Actress Ruby Dee dies at 91
Ruby Dee, the award-winning actress whose seven-decade career included triumphs on stage and screen, has died. She was 91.
Dee died peacefully at her New Rochelle, New York, home on Wednesday, according to her representative, Michael Livingston.
Dee — often with her late husband, Ossie Davis — was a formidable force in both the performing arts community and the civil rights movement. She was friends with Martin Luther King Jr. and Malcolm X and received the Frederick Douglass Award in 1970 from the National Urban League.
Born as Ruby Ann Wallace in Cleveland, Ohio, in 1922, she took the surname Dee after marrying blues singer Frankie Dee two decades later. She divorced Dee after a short marriage and was wedded to Davis in 1948. Davis preceded his wife in death in 2005.
Dee earned an Oscar nomination for her performance in “American Gangster” (2007). She also won an Emmy and Grammy for other work.

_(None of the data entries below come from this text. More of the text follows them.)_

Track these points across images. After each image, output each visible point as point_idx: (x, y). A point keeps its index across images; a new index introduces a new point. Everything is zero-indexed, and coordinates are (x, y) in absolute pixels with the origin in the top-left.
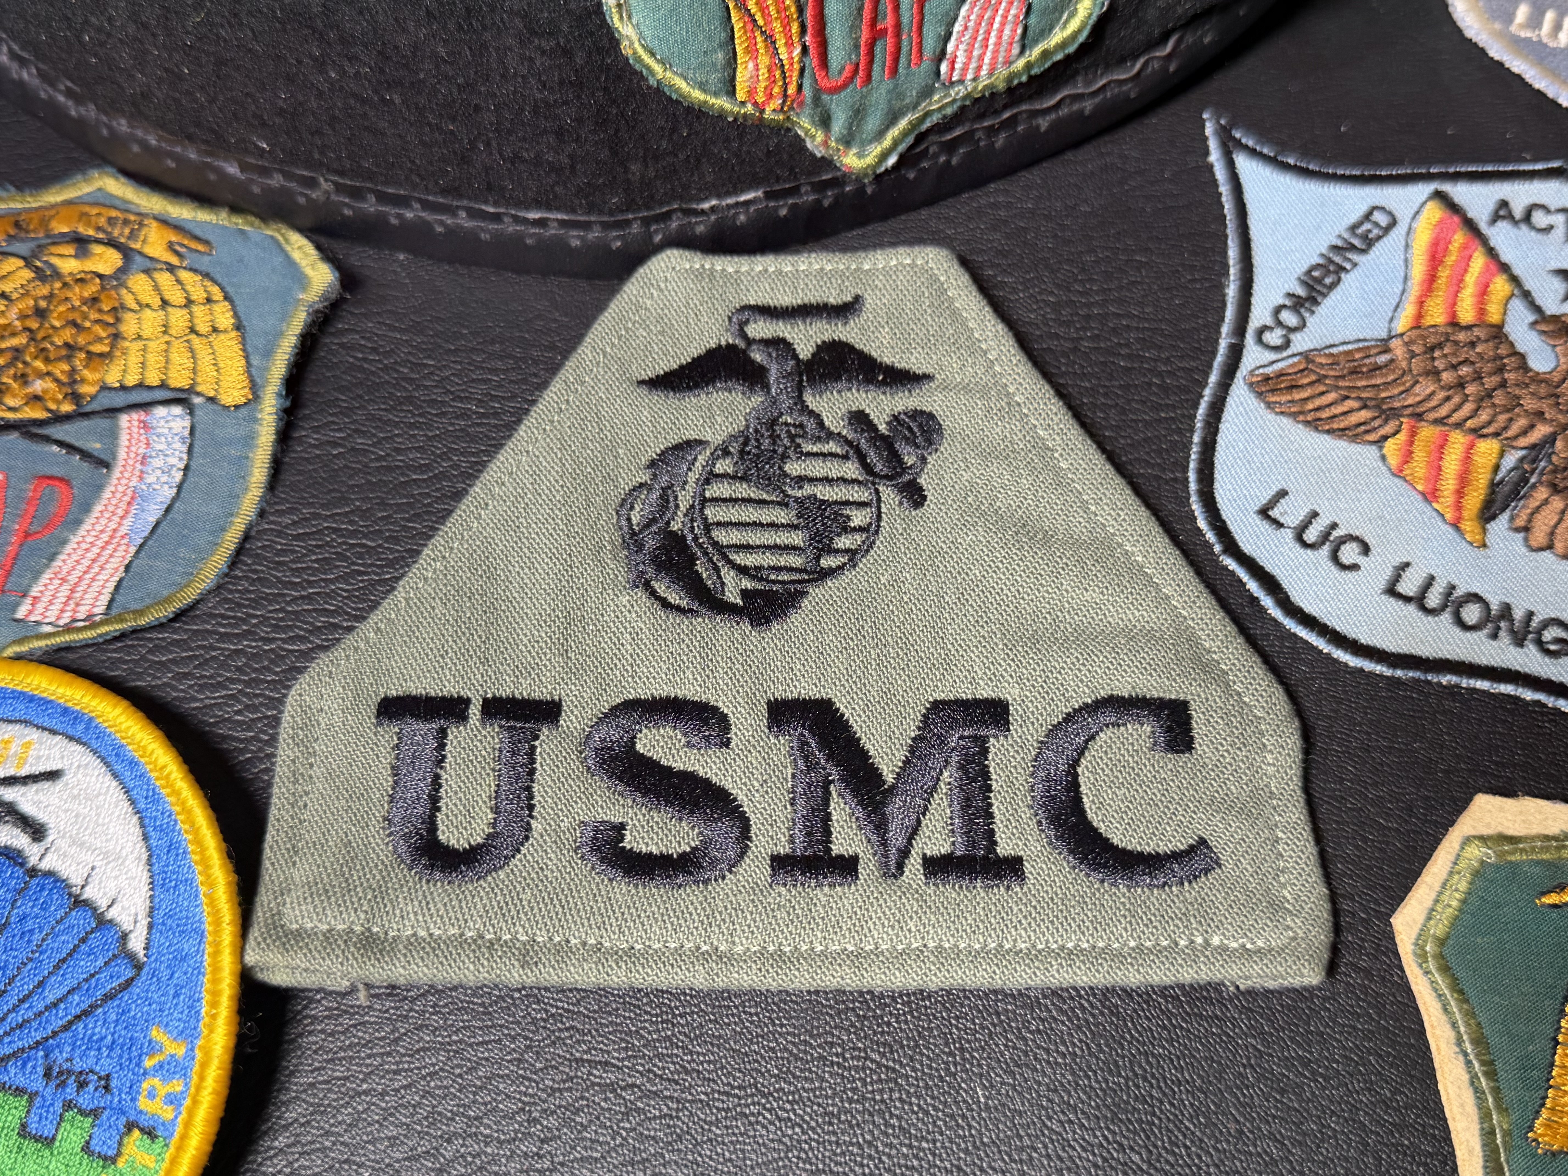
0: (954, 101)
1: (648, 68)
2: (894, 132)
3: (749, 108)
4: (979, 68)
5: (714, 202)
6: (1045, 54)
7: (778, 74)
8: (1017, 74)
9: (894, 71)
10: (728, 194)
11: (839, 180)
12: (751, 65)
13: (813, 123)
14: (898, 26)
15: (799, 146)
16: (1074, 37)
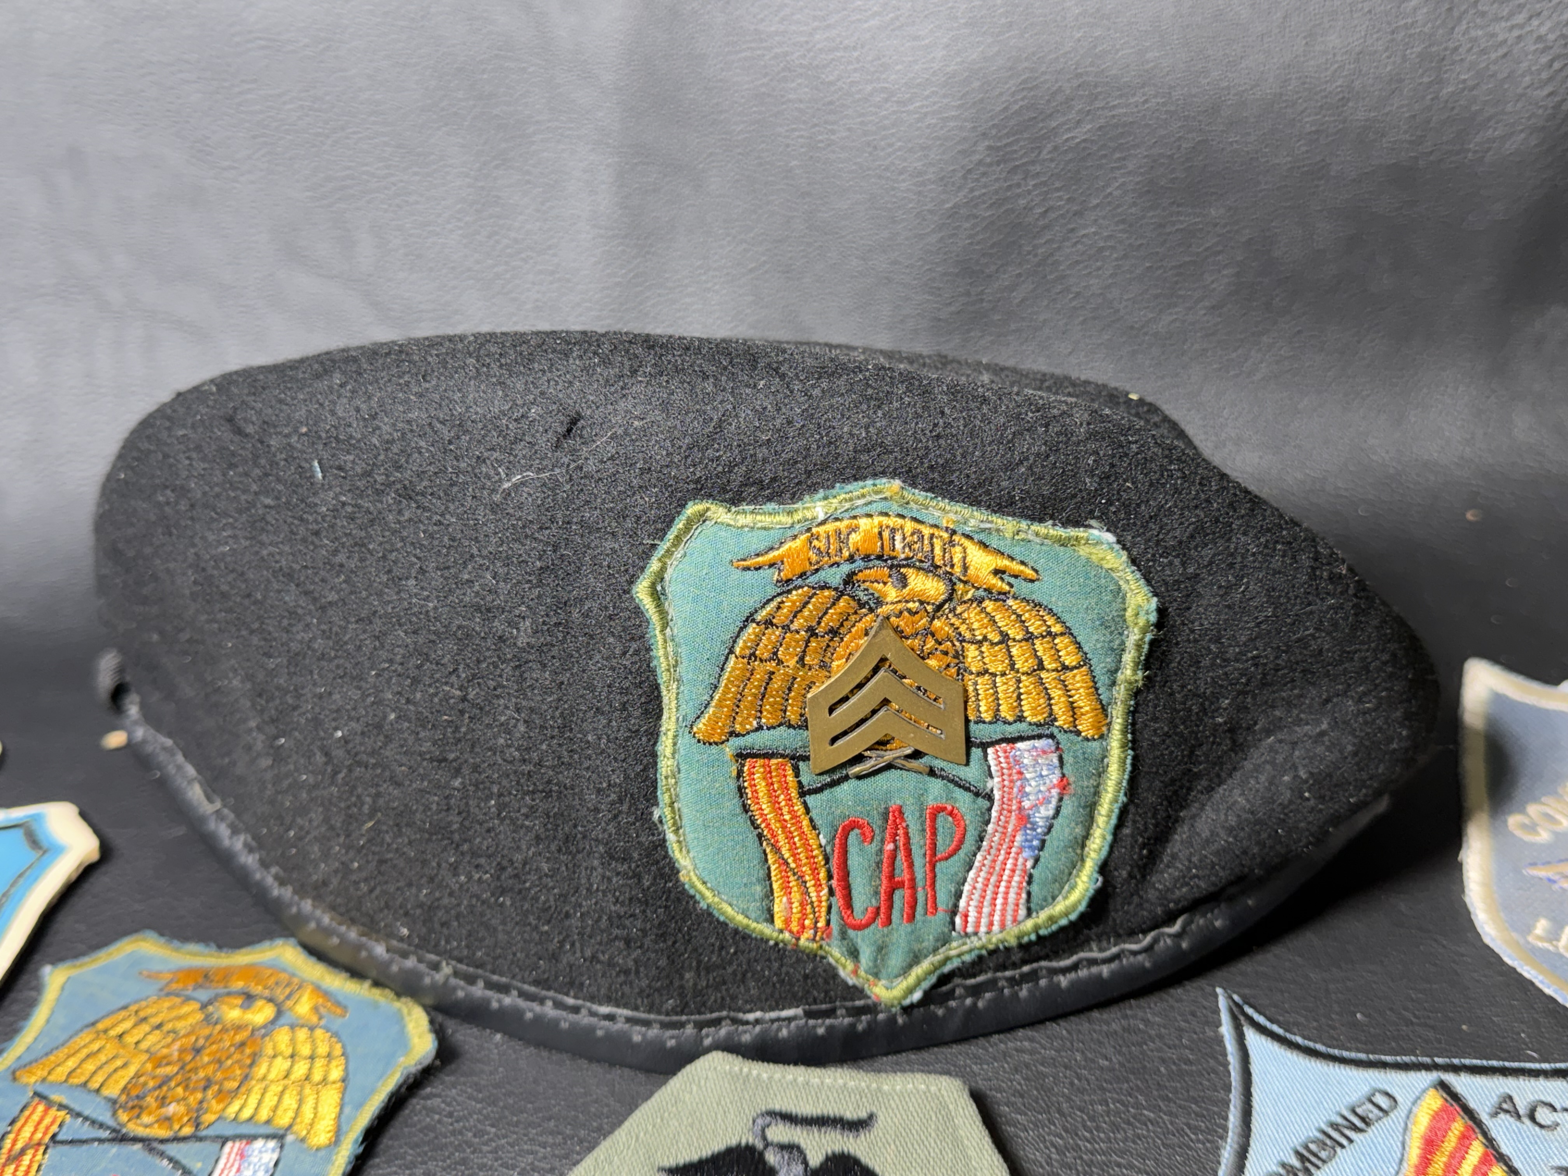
0: (971, 950)
1: (700, 893)
2: (918, 971)
3: (787, 935)
4: (991, 924)
6: (1052, 919)
7: (809, 908)
8: (1027, 933)
9: (912, 917)
10: (772, 1009)
11: (872, 1009)
12: (785, 899)
13: (842, 954)
14: (913, 880)
15: (831, 974)
16: (1074, 907)
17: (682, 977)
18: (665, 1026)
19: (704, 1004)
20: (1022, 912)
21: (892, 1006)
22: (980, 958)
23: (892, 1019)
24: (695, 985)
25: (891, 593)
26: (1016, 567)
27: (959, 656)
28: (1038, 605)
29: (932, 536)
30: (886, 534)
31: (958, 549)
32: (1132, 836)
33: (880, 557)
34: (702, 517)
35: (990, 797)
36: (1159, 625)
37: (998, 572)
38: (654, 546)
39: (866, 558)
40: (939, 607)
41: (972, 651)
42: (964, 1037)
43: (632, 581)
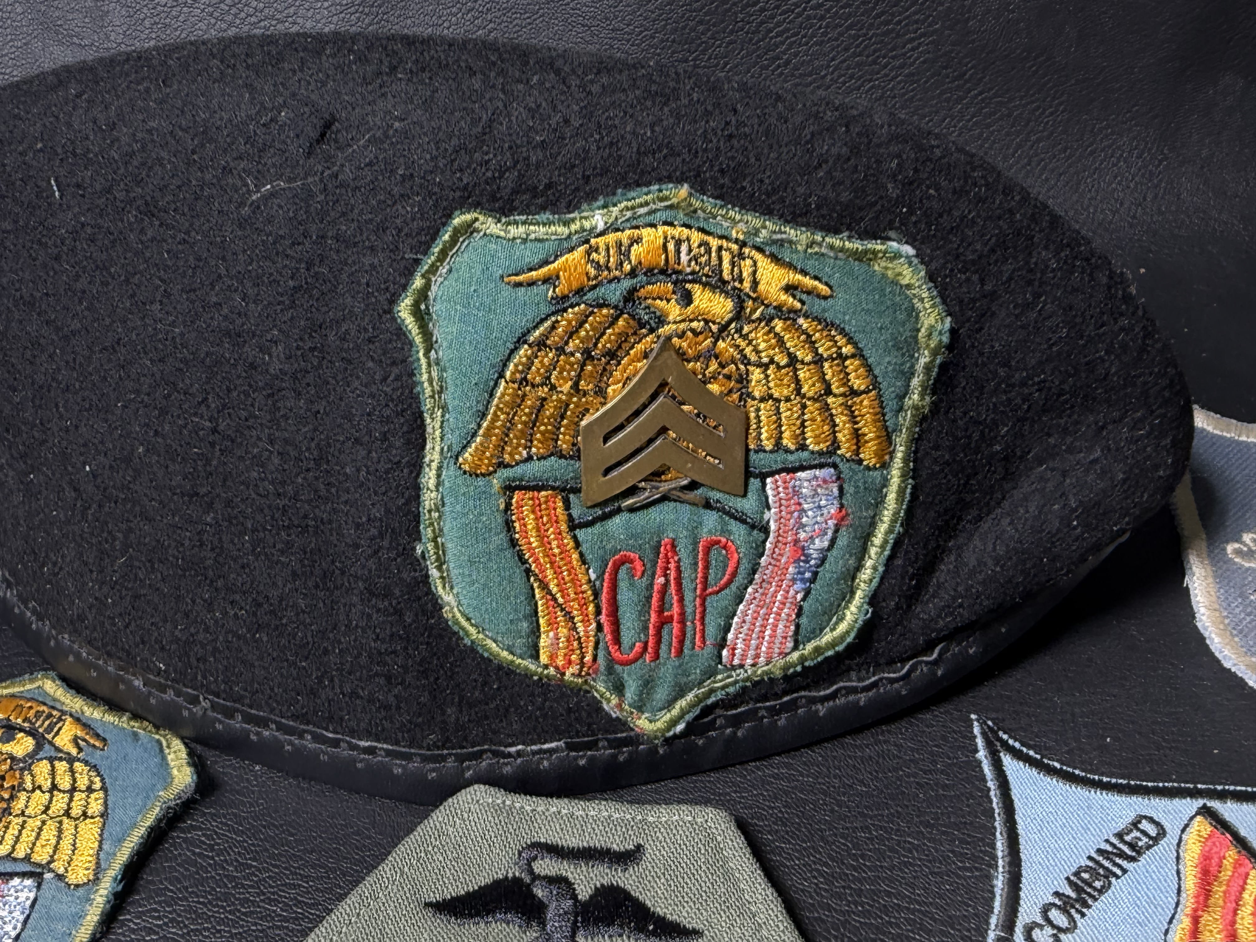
0: (736, 682)
1: (463, 629)
2: (682, 703)
3: (552, 671)
4: (757, 656)
5: (520, 747)
6: (818, 650)
7: (575, 643)
8: (794, 665)
9: (680, 651)
10: (535, 742)
11: (634, 740)
12: (551, 634)
13: (608, 689)
14: (682, 614)
15: (596, 707)
16: (843, 637)
17: (444, 713)
18: (425, 759)
19: (465, 739)
20: (790, 644)
21: (656, 738)
22: (744, 688)
23: (653, 750)
24: (457, 719)
25: (674, 310)
26: (808, 282)
27: (743, 380)
28: (828, 325)
29: (720, 248)
30: (671, 246)
31: (748, 262)
32: (904, 566)
33: (663, 272)
34: (469, 229)
35: (766, 530)
36: (950, 347)
37: (790, 289)
38: (417, 262)
39: (649, 271)
40: (724, 328)
41: (756, 374)
42: (721, 766)
43: (394, 300)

Broadway star Audra McDonald paid tribute to Dee when she accepted a Tony Award last Sunday, crediting Dee, Maya Angelou, Diahann Carroll and Billie Holiday for making her career possible. McDonald won a best actress Tony in 2004 for playing the same role Dee played on Broadway in 1959 and in the 1961 film version of “A Raisin in the Sun.”
Her acting career started in New York in the 1940s, but it was her role in the 1950 movie “The Jackie Robinson Story” that first brought her national attention.